Potatoes make me sneeze
So we all know that cuttings onions can make you cry, but cutting potatoes makes me sneeze. I've always noticed it a little, but tonight was like a full-blown allergic sneezing fit as I was dicing some reds for dinner. Sometimes it's worse, other times I don't experience it at all. I really only noticed the correlation recently (probably cuz such a thing never entered my mind as a possibility). Or maybe I'm just a freak.
Anybody else ever had this happen to them? If so, are certain varieties worse than others? I may have to investigate scientifically ...
Peeling potatoes makes me sneeze, too, and has for years. Russets seem to affect me the most. The reaction is almost immediate -- within 5 minutes, maybe.
It's very inconvenient to need to sneeze while preparing food, and equally inconvenient to need to blow my nose when my hands are wet. I run out of the room, sneeze a few times, dry my hands, blow my nose, wash my hands, return to the kitchen, peel a few more potatoes, run out of the room, sneeze a few times, etc., etc..
The thing is, potatoes are one of my favorite foods! Figgurs, eh? :-)
dave146 at burtonsys.com
Yes, raw potatoes is in the raw carrots/hazelnuts/birch allergy family, although I've known people to have sensitivity to one and not the other!
I too have had, in the past, severe reactions to peeling raw potatoes, or slicing them. Certain varieties seem to be worse than others to me -- such as russets and reds causing swollen eyes and mouth itching -- whereas long whites and Yukon Golds cause less of a reaction.
One thing I've learned over the years is to be very very careful about touching your eyes with your fingers after peeling or cutting potatoes. That will increase the likelihood of a big reaction.
To remedy this (and I've found my sensitivity has declined over the years, thank goodness -- I had my throat practically close up once when I was peeling potatoes for Thanksgiving when I was a teenager) I ALWAYS peel potatoes under running water in the sink. If you're not peeling the potatoes, but rather dicing, slicing, or grating them, what works best for me is to keep the cutting board right by the sink, and to rinse my hands after every potato or so. Also, I don't work over a huge pile of cut raw potatoes -- I take them off the cutting board and put them in a bowl away from the work surface. This seems to help.
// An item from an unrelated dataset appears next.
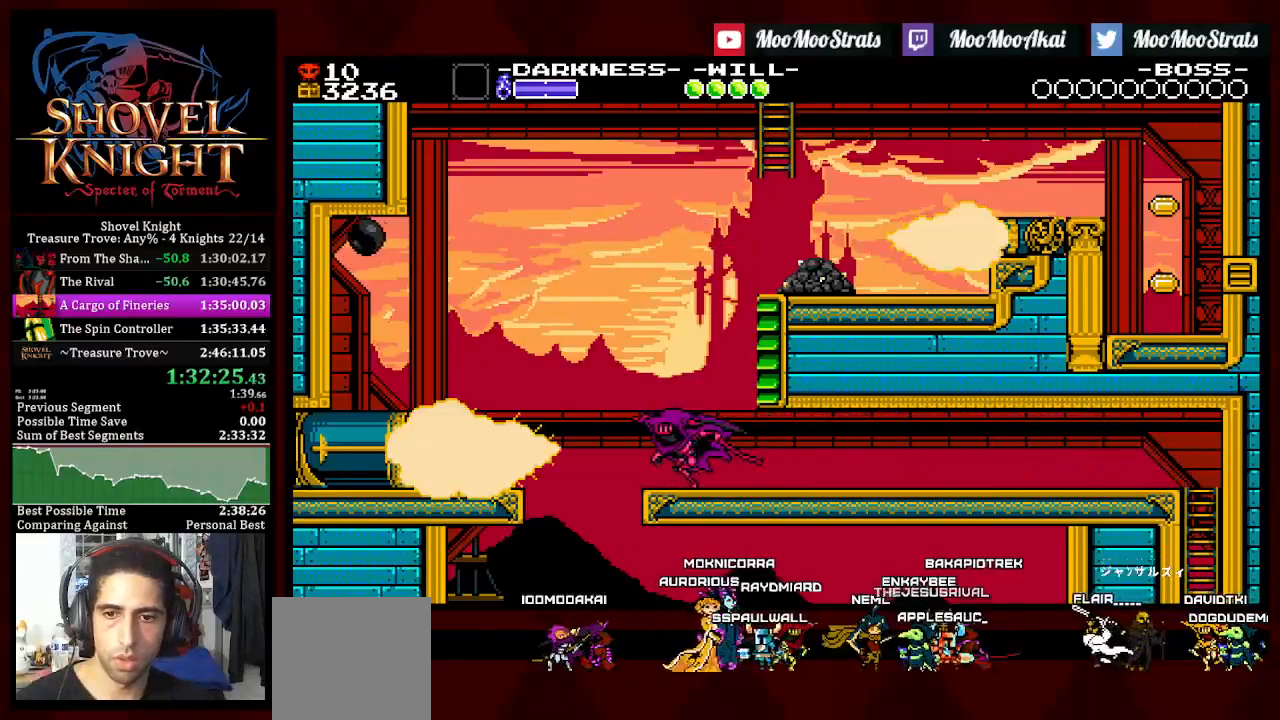
{"buttons": ["DPAD_LEFT"], "left_stick": "center", "right_stick": "center", "events": [[500, "DPAD_LEFT", "down"]]}
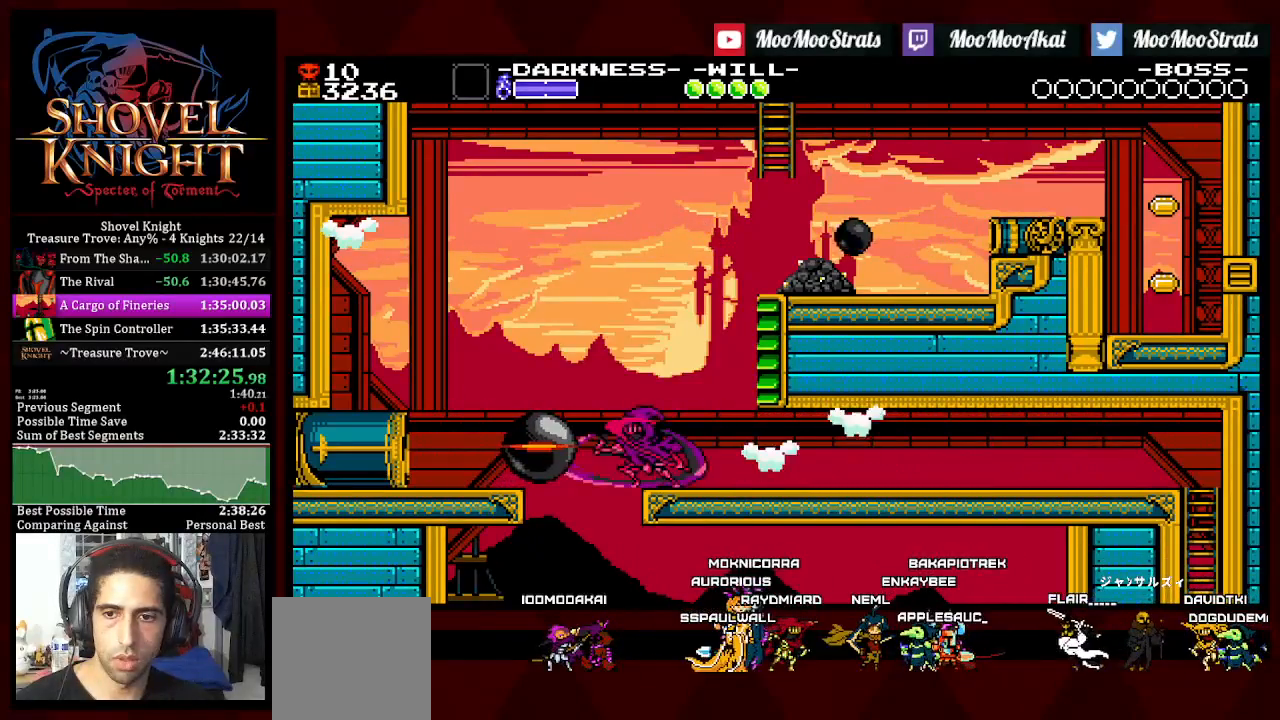
{"buttons": ["CROSS", "DPAD_UP", "DPAD_RIGHT"], "left_stick": "center", "right_stick": "center", "events": [[17, "CROSS", "down"], [317, "DPAD_RIGHT", "down"], [350, "DPAD_LEFT", "up"], [350, "DPAD_UP", "down"]]}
I've never had any reaction to a cooked potato, however -- whatever allergen is in there is apparently destroyed by cooking.
Also, if you notice a particular variety (the reds you described) cause more of reaction than others, you can try switching another variant.
Not at all freakish. Potatoes are a member of the nightshade family (which also includes tomatoes, peppers and eggplant). Vegetables in the nightshade family contain oxylates -- fairly common allergens that are also known to aggravate inflammatory conditions (like arthritis).
re: GG Mora
Ahhh, science! Thanks. I figured it should be fairly common given the prevalence of food allergies. I've always had slight reactions (tingling in the mouth) to certain apple varieties. This seems to happen much more often with fruit that's not quite ripe (peaches and plums come to mind as well as apples in this respect). Related possibly?
I am allergic to several raw fruits and vegetables. In addition to problems eating them raw I also have reactions to handling them raw. I get asthma, aand sometimes a runny nose, from peeling potatoes and have to do it under running water. My hands itch afterwards if I forget to use food prep gloves. I have noticed less or more reaction at times but never checked whether it was from different varieties or not.